◆ WORK INSTRUCTIONS ◆
Every entry must appear in the output exactly as it does here.

◆ Stored data entries ◆
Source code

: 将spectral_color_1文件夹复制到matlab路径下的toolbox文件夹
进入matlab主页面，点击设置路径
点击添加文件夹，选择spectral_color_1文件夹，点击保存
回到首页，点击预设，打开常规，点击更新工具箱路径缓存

◆ ANSWER FOR THIS EXERCISE ◆
Source code

: 将spectral_color_1文件夹复制到matlab路径下的toolbox文件夹
进入matlab主页面，点击设置路径
点击添加文件夹，选择spectral_color_1文件夹，点击保存
回到首页，点击预设，打开常规，点击更新工具箱路径缓存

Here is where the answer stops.